### Task brief
Arrange all of the material below as a two-column CSV with the headers field and value. Give one row per entry, with the entry's text under field and its answer under value, each in its own quoted field and with any line breaks turned into spaces.

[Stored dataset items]
----
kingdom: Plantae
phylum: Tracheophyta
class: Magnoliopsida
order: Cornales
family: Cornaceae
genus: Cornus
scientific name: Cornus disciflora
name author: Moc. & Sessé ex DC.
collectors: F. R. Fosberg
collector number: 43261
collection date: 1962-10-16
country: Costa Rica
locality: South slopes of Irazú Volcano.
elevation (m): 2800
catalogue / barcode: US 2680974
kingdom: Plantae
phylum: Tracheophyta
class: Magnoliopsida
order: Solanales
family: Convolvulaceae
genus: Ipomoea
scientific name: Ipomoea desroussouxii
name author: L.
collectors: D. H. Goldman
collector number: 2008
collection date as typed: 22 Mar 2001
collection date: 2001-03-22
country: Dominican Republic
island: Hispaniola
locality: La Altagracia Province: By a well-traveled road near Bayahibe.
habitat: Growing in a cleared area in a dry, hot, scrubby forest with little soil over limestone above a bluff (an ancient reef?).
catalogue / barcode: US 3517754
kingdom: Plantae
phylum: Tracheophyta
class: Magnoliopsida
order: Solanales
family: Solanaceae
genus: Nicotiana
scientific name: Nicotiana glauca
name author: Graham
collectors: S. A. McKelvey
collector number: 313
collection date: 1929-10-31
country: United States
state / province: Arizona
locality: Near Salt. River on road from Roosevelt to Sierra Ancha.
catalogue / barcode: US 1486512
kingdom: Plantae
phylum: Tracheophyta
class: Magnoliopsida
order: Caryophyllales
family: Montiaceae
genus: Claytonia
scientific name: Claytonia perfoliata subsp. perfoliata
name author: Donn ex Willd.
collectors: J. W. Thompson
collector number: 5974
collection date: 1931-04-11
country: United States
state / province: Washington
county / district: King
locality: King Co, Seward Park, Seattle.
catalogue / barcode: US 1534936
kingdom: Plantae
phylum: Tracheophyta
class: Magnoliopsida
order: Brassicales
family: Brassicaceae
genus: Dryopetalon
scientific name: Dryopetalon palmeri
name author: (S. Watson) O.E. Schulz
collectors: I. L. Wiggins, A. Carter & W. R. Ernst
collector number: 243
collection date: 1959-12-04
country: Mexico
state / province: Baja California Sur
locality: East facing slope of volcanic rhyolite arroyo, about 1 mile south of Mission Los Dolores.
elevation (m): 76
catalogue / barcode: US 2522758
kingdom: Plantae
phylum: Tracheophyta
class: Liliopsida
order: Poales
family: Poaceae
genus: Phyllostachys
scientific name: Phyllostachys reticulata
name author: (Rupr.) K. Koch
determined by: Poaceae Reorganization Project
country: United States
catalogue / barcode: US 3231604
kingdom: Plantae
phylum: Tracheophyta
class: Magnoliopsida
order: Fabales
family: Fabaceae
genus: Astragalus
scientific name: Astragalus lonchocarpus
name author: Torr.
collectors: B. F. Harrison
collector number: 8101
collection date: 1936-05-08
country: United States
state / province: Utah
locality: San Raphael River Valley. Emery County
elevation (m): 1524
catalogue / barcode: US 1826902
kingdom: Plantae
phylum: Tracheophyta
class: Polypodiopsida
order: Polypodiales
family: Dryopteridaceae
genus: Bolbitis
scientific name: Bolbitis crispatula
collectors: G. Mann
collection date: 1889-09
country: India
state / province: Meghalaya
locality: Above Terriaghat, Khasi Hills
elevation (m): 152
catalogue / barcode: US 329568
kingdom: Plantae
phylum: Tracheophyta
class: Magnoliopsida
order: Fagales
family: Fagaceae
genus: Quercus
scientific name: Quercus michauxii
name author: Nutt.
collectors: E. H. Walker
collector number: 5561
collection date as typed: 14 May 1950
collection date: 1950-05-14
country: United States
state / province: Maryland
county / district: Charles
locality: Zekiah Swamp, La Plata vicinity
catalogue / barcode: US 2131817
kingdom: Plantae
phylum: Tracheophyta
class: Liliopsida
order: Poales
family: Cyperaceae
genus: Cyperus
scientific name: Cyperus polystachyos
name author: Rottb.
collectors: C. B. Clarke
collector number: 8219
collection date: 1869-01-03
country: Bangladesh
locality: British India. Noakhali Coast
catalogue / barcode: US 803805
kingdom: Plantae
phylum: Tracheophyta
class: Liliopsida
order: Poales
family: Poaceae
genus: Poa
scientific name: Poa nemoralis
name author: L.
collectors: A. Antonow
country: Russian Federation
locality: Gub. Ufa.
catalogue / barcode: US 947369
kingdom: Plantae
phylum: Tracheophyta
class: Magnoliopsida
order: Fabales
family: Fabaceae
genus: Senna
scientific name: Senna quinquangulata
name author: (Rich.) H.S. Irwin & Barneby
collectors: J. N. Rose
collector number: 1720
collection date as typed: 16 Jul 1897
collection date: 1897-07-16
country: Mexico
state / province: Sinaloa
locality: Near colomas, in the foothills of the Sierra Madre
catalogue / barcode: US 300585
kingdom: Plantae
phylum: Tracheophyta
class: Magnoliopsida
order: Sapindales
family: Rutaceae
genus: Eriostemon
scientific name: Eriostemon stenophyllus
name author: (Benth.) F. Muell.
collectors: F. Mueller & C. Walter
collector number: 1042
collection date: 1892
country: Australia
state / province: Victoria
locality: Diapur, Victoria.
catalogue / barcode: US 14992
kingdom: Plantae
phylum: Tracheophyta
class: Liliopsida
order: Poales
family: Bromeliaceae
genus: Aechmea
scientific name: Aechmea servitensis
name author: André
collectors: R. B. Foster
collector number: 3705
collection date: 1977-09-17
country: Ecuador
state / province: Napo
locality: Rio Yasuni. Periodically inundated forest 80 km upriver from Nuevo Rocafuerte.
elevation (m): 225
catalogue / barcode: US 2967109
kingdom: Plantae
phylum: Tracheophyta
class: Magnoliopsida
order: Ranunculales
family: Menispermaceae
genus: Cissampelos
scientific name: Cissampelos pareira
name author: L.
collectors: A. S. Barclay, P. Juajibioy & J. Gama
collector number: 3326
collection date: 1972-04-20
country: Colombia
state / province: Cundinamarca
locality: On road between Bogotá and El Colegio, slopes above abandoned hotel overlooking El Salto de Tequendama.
----
### Full solution
field,value
"kingdom:","Plantae"
"phylum:","Tracheophyta"
"class:","Magnoliopsida"
"order:","Cornales"
"family:","Cornaceae"
"genus:","Cornus"
"scientific name:","Cornus disciflora"
"name author:","Moc. & Sessé ex DC."
"collectors:","F. R. Fosberg"
"collector number:","43261"
"collection date:","1962-10-16"
"country:","Costa Rica"
"locality:","South slopes of Irazú Volcano."
"elevation (m):","2800"
"catalogue / barcode:","US 2680974"
"kingdom:","Plantae"
"phylum:","Tracheophyta"
"class:","Magnoliopsida"
"order:","Solanales"
"family:","Convolvulaceae"
"genus:","Ipomoea"
"scientific name:","Ipomoea desroussouxii"
"name author:","L."
"collectors:","D. H. Goldman"
"collector number:","2008"
"collection date as typed:","22 Mar 2001"
"collection date:","2001-03-22"
"country:","Dominican Republic"
"island:","Hispaniola"
"locality:","La Altagracia Province: By a well-traveled road near Bayahibe."
"habitat:","Growing in a cleared area in a dry, hot, scrubby forest with little soil over limestone above a bluff (an ancient reef?)."
"catalogue / barcode:","US 3517754"
"kingdom:","Plantae"
"phylum:","Tracheophyta"
"class:","Magnoliopsida"
"order:","Solanales"
"family:","Solanaceae"
"genus:","Nicotiana"
"scientific name:","Nicotiana glauca"
"name author:","Graham"
"collectors:","S. A. McKelvey"
"collector number:","313"
"collection date:","1929-10-31"
"country:","United States"
"state / province:","Arizona"
"locality:","Near Salt. River on road from Roosevelt to Sierra Ancha."
"catalogue / barcode:","US 1486512"
"kingdom:","Plantae"
"phylum:","Tracheophyta"
"class:","Magnoliopsida"
"order:","Caryophyllales"
"family:","Montiaceae"
"genus:","Claytonia"
"scientific name:","Claytonia perfoliata subsp. perfoliata"
"name author:","Donn ex Willd."
"collectors:","J. W. Thompson"
"collector number:","5974"
"collection date:","1931-04-11"
"country:","United States"
"state / province:","Washington"
"county / district:","King"
"locality:","King Co, Seward Park, Seattle."
"catalogue / barcode:","US 1534936"
"kingdom:","Plantae"
"phylum:","Tracheophyta"
"class:","Magnoliopsida"
"order:","Brassicales"
"family:","Brassicaceae"
"genus:","Dryopetalon"
"scientific name:","Dryopetalon palmeri"
"name author:","(S. Watson) O.E. Schulz"
"collectors:","I. L. Wiggins, A. Carter & W. R. Ernst"
"collector number:","243"
"collection date:","1959-12-04"
"country:","Mexico"
"state / province:","Baja California Sur"
"locality:","East facing slope of volcanic rhyolite arroyo, about 1 mile south of Mission Los Dolores."
"elevation (m):","76"
"catalogue / barcode:","US 2522758"
"kingdom:","Plantae"
"phylum:","Tracheophyta"
"class:","Liliopsida"
"order:","Poales"
"family:","Poaceae"
"genus:","Phyllostachys"
"scientific name:","Phyllostachys reticulata"
"name author:","(Rupr.) K. Koch"
"determined by:","Poaceae Reorganization Project"
"country:","United States"
"catalogue / barcode:","US 3231604"
"kingdom:","Plantae"
"phylum:","Tracheophyta"
"class:","Magnoliopsida"
"order:","Fabales"
"family:","Fabaceae"
"genus:","Astragalus"
"scientific name:","Astragalus lonchocarpus"
"name author:","Torr."
"collectors:","B. F. Harrison"
"collector number:","8101"
"collection date:","1936-05-08"
"country:","United States"
"state / province:","Utah"
"locality:","San Raphael River Valley. Emery County"
"elevation (m):","1524"
"catalogue / barcode:","US 1826902"
"kingdom:","Plantae"
"phylum:","Tracheophyta"
"class:","Polypodiopsida"
"order:","Polypodiales"
"family:","Dryopteridaceae"
"genus:","Bolbitis"
"scientific name:","Bolbitis crispatula"
"collectors:","G. Mann"
"collection date:","1889-09"
"country:","India"
"state / province:","Meghalaya"
"locality:","Above Terriaghat, Khasi Hills"
"elevation (m):","152"
"catalogue / barcode:","US 329568"
"kingdom:","Plantae"
"phylum:","Tracheophyta"
"class:","Magnoliopsida"
"order:","Fagales"
"family:","Fagaceae"
"genus:","Quercus"
"scientific name:","Quercus michauxii"
"name author:","Nutt."
"collectors:","E. H. Walker"
"collector number:","5561"
"collection date as typed:","14 May 1950"
"collection date:","1950-05-14"
"country:","United States"
"state / province:","Maryland"
"county / district:","Charles"
"locality:","Zekiah Swamp, La Plata vicinity"
"catalogue / barcode:","US 2131817"
"kingdom:","Plantae"
"phylum:","Tracheophyta"
"class:","Liliopsida"
"order:","Poales"
"family:","Cyperaceae"
"genus:","Cyperus"
"scientific name:","Cyperus polystachyos"
"name author:","Rottb."
"collectors:","C. B. Clarke"
"collector number:","8219"
"collection date:","1869-01-03"
"country:","Bangladesh"
"locality:","British India. Noakhali Coast"
"catalogue / barcode:","US 803805"
"kingdom:","Plantae"
"phylum:","Tracheophyta"
"class:","Liliopsida"
"order:","Poales"
"family:","Poaceae"
"genus:","Poa"
"scientific name:","Poa nemoralis"
"name author:","L."
"collectors:","A. Antonow"
"country:","Russian Federation"
"locality:","Gub. Ufa."
"catalogue / barcode:","US 947369"
"kingdom:","Plantae"
"phylum:","Tracheophyta"
"class:","Magnoliopsida"
"order:","Fabales"
"family:","Fabaceae"
"genus:","Senna"
"scientific name:","Senna quinquangulata"
"name author:","(Rich.) H.S. Irwin & Barneby"
"collectors:","J. N. Rose"
"collector number:","1720"
"collection date as typed:","16 Jul 1897"
"collection date:","1897-07-16"
"country:","Mexico"
"state / province:","Sinaloa"
"locality:","Near colomas, in the foothills of the Sierra Madre"
"catalogue / barcode:","US 300585"
"kingdom:","Plantae"
"phylum:","Tracheophyta"
"class:","Magnoliopsida"
"order:","Sapindales"
"family:","Rutaceae"
"genus:","Eriostemon"
"scientific name:","Eriostemon stenophyllus"
"name author:","(Benth.) F. Muell."
"collectors:","F. Mueller & C. Walter"
"collector number:","1042"
"collection date:","1892"
"country:","Australia"
"state / province:","Victoria"
"locality:","Diapur, Victoria."
"catalogue / barcode:","US 14992"
"kingdom:","Plantae"
"phylum:","Tracheophyta"
"class:","Liliopsida"
"order:","Poales"
"family:","Bromeliaceae"
"genus:","Aechmea"
"scientific name:","Aechmea servitensis"
"name author:","André"
"collectors:","R. B. Foster"
"collector number:","3705"
"collection date:","1977-09-17"
"country:","Ecuador"
"state / province:","Napo"
"locality:","Rio Yasuni. Periodically inundated forest 80 km upriver from Nuevo Rocafuerte."
"elevation (m):","225"
"catalogue / barcode:","US 2967109"
"kingdom:","Plantae"
"phylum:","Tracheophyta"
"class:","Magnoliopsida"
"order:","Ranunculales"
"family:","Menispermaceae"
"genus:","Cissampelos"
"scientific name:","Cissampelos pareira"
"name author:","L."
"collectors:","A. S. Barclay, P. Juajibioy & J. Gama"
"collector number:","3326"
"collection date:","1972-04-20"
"country:","Colombia"
"state / province:","Cundinamarca"
"locality:","On road between Bogotá and El Colegio, slopes above abandoned hotel overlooking El Salto de Tequendama."